Abfüllung und Etikettierung. Die Maschinen stammen aus Italien.
Hier lagern und reifen die bereits abgefüllten Weine in Flaschen.
Narince, eine autochthone, weiße türkische Rebsorte in 225-Liter-Fässern (Barriques) aus französischer Eiche. 225 Liter ist die klassische Bordeaux-Größe. Im Burgund werden Fässer mit 228 Litern Fassungsvermögen verwendet.
Der „Likya Atesi 2022“ soll zum 100. Jahrestag der Türkischen Republik im Sommer 2023 auf den Markt kommen.
Narince im Edelstahlbehäter.
Alle Fässer kommen aus Cognac, Frankreich. Seit fast 100 Jahren stellt die Küferei Tonnellerie Vicard Fässer für die Weinbereitung her. Die Bezeichnung „Classique“ bezieht sich auf die mittelfeine Körnung des verwendeten Holzes. G170 bezeichnet den Grad der Toastung, d. h. des Ausflammens des Holzes im Inneren des Fasses. Sowohl Körnung als auch Toastung haben einen entscheidenden Einfluss auf den Geschmack des gereiften Weines – wie beim fassgelagerten Boğazkere mit „smoky and woody notes“.
Unsere charmante Führerin. Wenn sie nicht gerade neugierigen Touristen die Kellerei zeigt, arbeitet sie als Laborantin und ist für die Analysen der Weine zuständig.
Vom Restaurant aus genießen wir ein 180°-Bergpanorama.
Und was isst man in den Bergen: Zicklein aus dem Ofen.
Und endlich gibt es auch ein paar Weine zur Verkostung. In diesem Falle sechs Weine aus einheimischen, autochthonen, edlen Rebsorten (Vitis vinifera). Es muss ja nicht immer Cabernet und Merlot sein. Einige davon, unter anderem eine Rebsorte aus der Region um Elmalı, waren fast verschwunden und sind vom Likya-Weingut wiederentdeckt und kultiviert worden.
Verkostungsnotizen: Es ist wie beim Betrachten von Bildern oder Anschauen von Filmen: Man sieht, schmeckt, riecht, was man weiß. Letztendlich muss man es aber mögen.

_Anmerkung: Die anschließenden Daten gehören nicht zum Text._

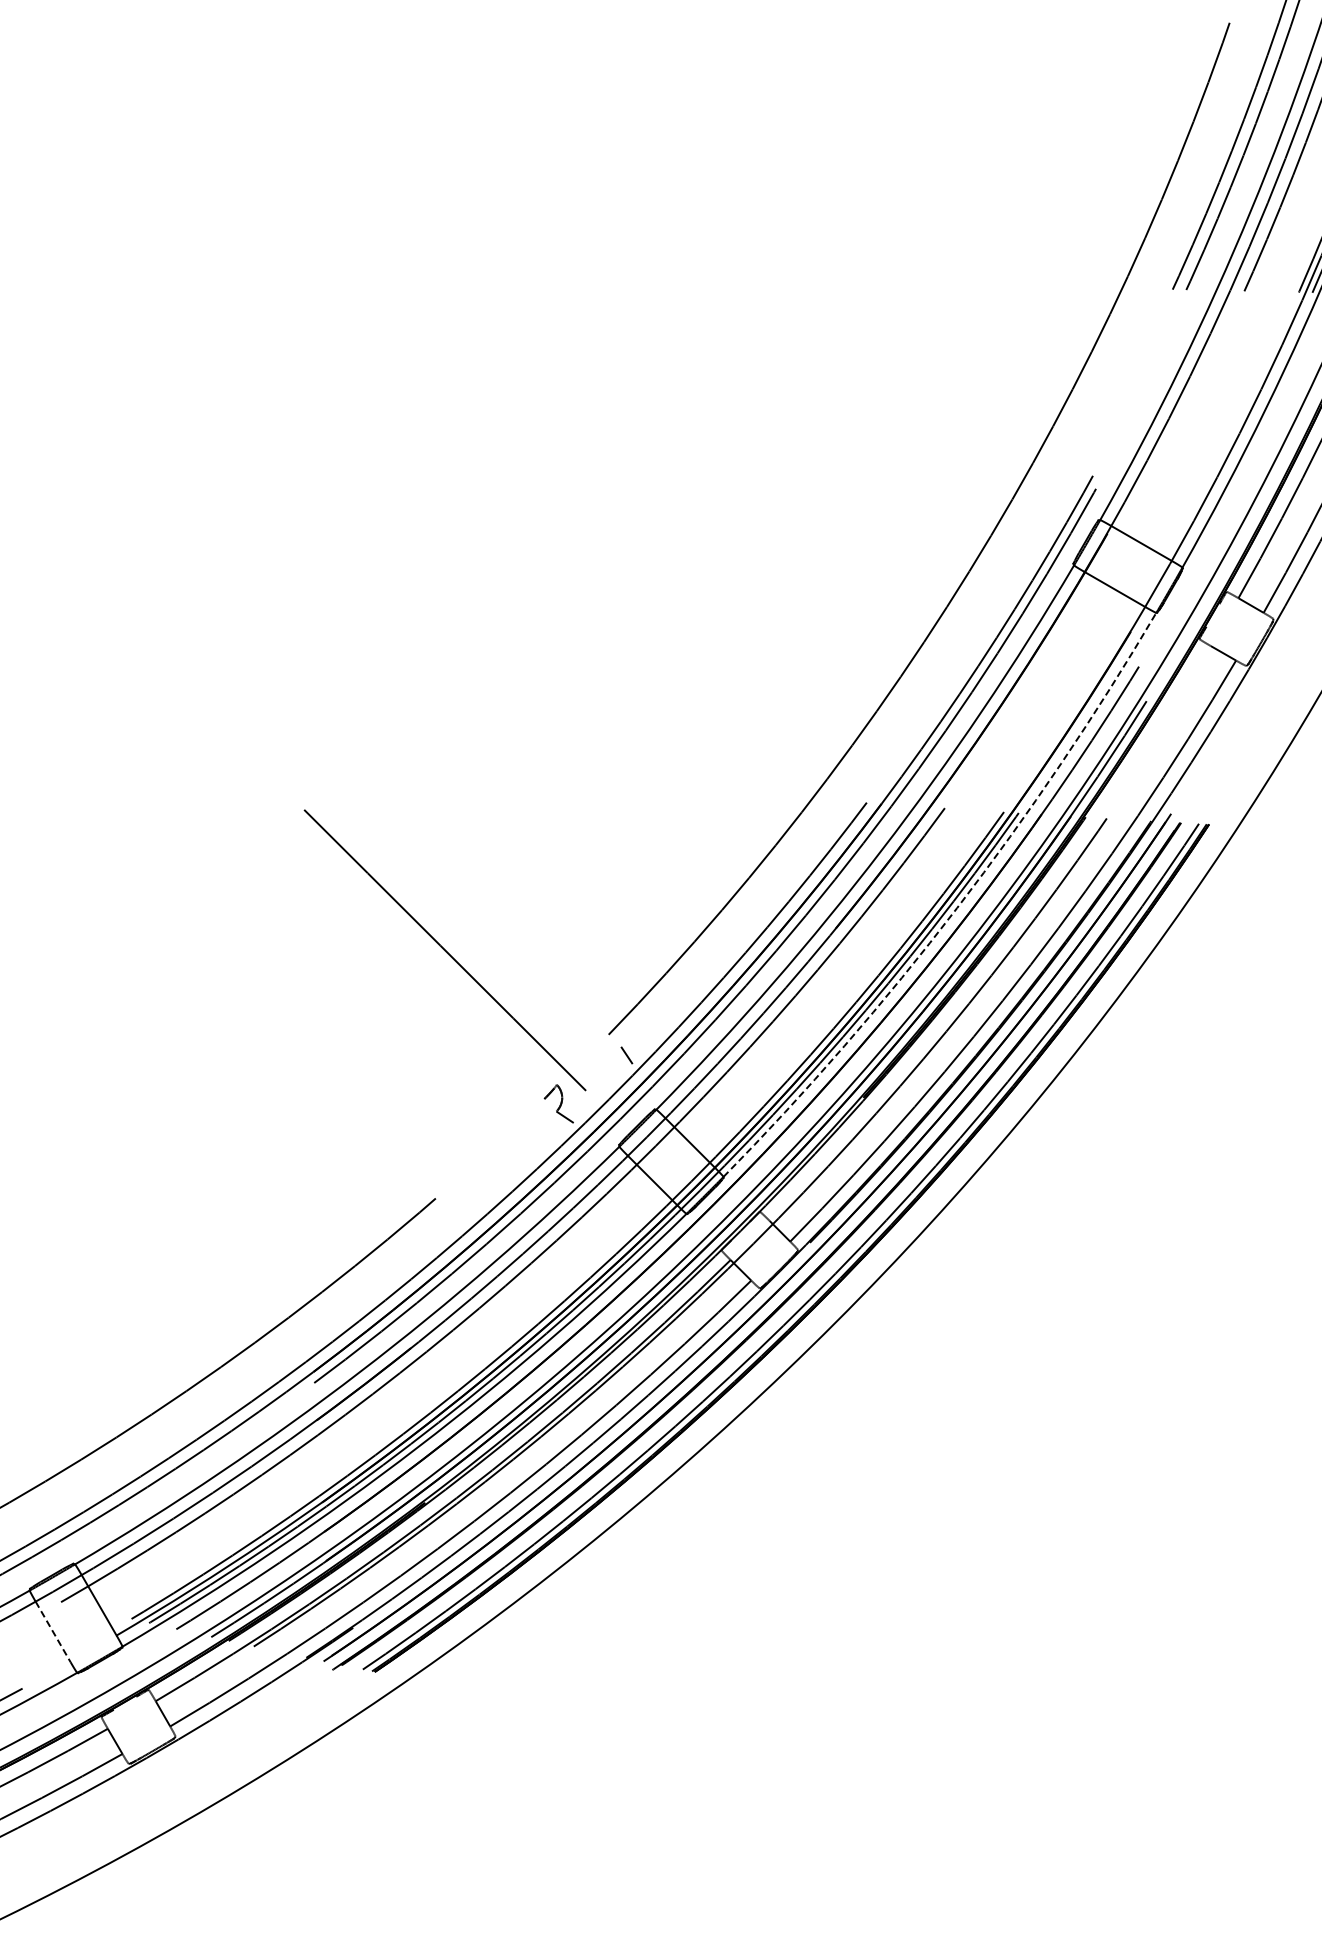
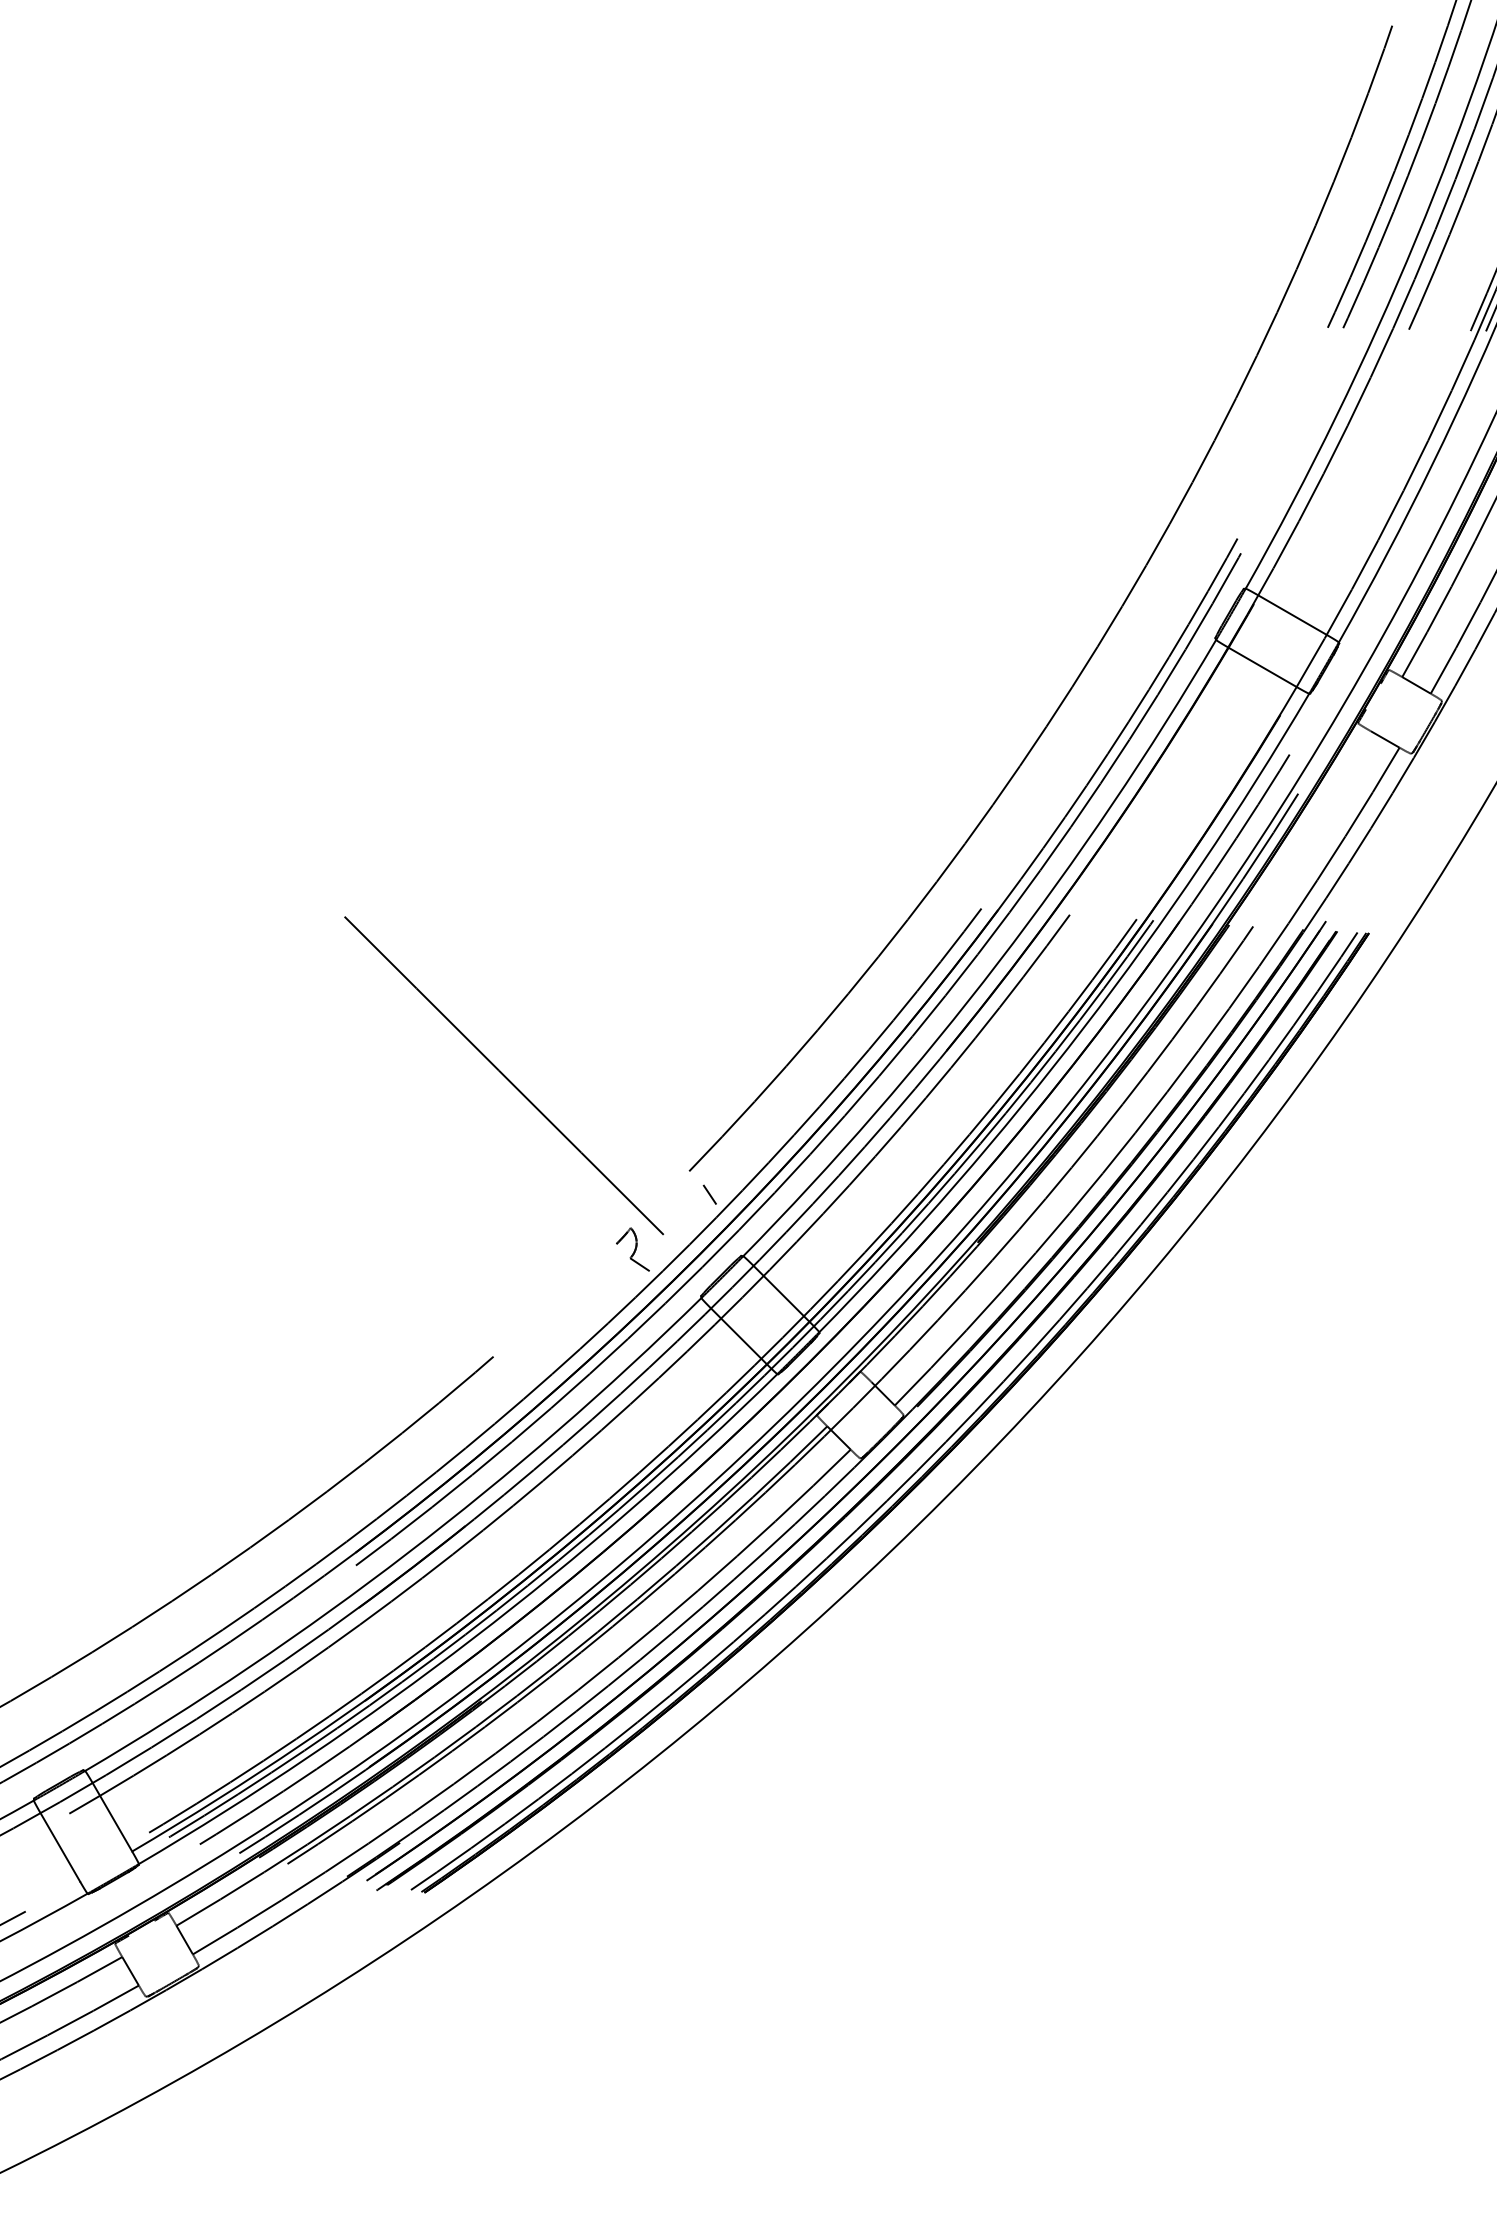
arc: (957, 908) -> (1084, 1028), dashed -> solid
line: (53, 1631) -> (60, 1846), dashed -> solid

Im besten Falle kann man dann sagen, warum man einen Wein mag. Vielleicht diesen Rosé aus der Rebsorte Tilki Kuyruğu, was übersetzt Fuchsschwanz bedeutet, und der auch ohne den Einsatz von getoastetem Holz mittelfeiner Körnung einen „slightly smoky touch“ aufweist. Passt auf jeden Fall ausgezeichnet zu unseren Lachsschnittchen mit Avocadocréme, die wir als Vorspeise bestellt haben.

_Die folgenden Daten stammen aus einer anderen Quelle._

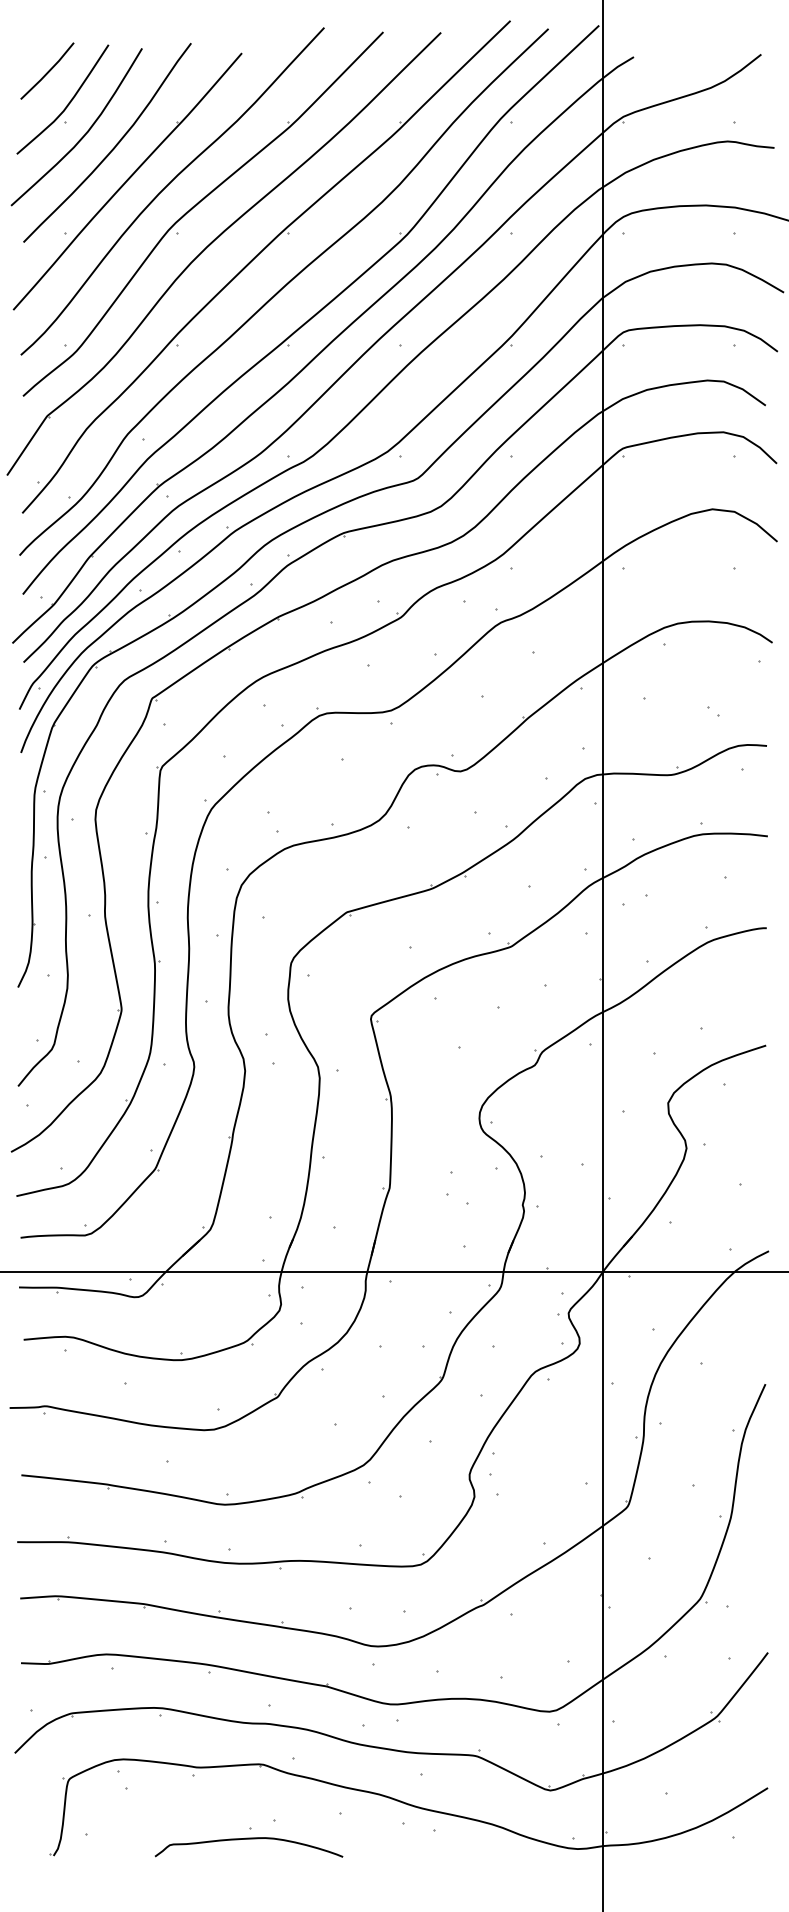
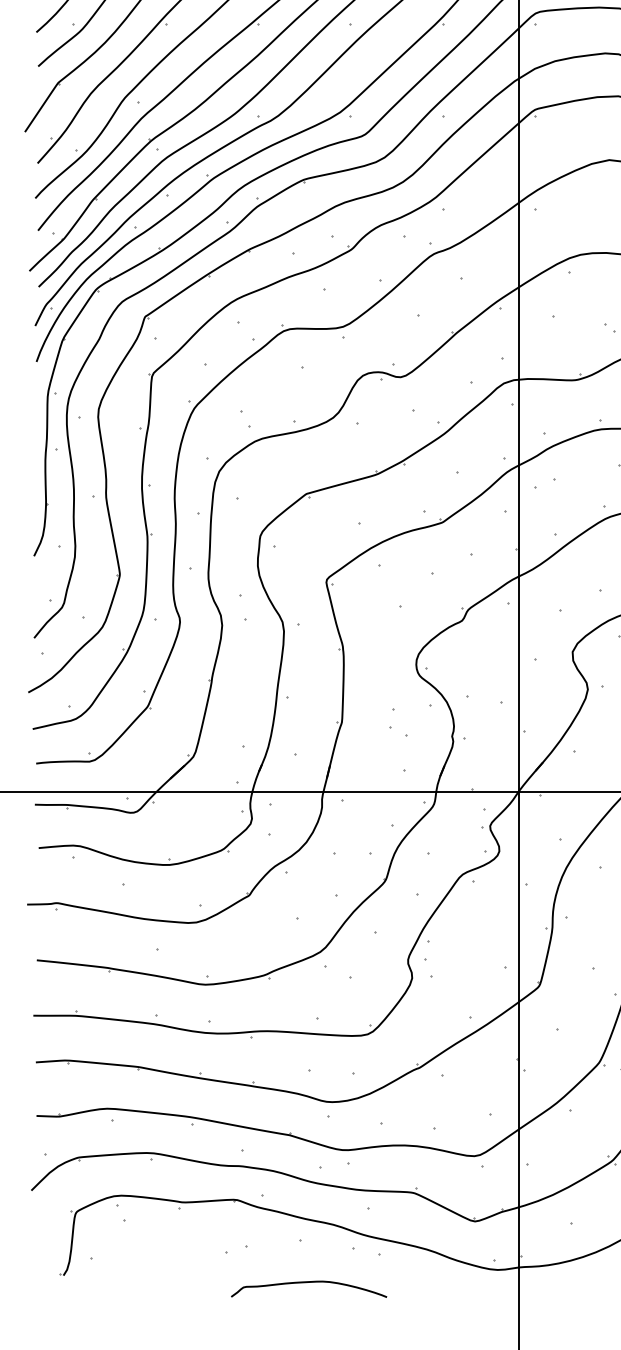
curve: (249, 1839) -> (309, 1282), moved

Schlussbemerkung. Man sollte darüber nachdenken, neben der Weinkellerei in Elmalı eine Brauerei für Apfelcider, Elma Şarapları, aufzumachen. Bei den heißen Sommern wird das bestimmt das neue Trend-Getränk an der Türkischen Riviera. Dazu fällt mir eine alte Folge der Zeichentrickserie „Die Simpsons“ ein, in der die Familie bei einem Besuch einer Apfelmost-Herstellung auf ihren nervigen Nachbarn Ned Flanders trifft. Ned haut Homer in die Rippen und erklärt gut gelaunt: „Weißt du, die meisten Leute kennen den Unterschied zwischen Apfelmost und Apfelsaft nicht, aber ich schon! Da gibt es einen ganz einfachen Trick, um sich das zu merken: Ist er gelb und klar, ist es Saft, wunderbar! Doch ist er braun und trübe, kippst du dir Most in die Rübe!“ Prost.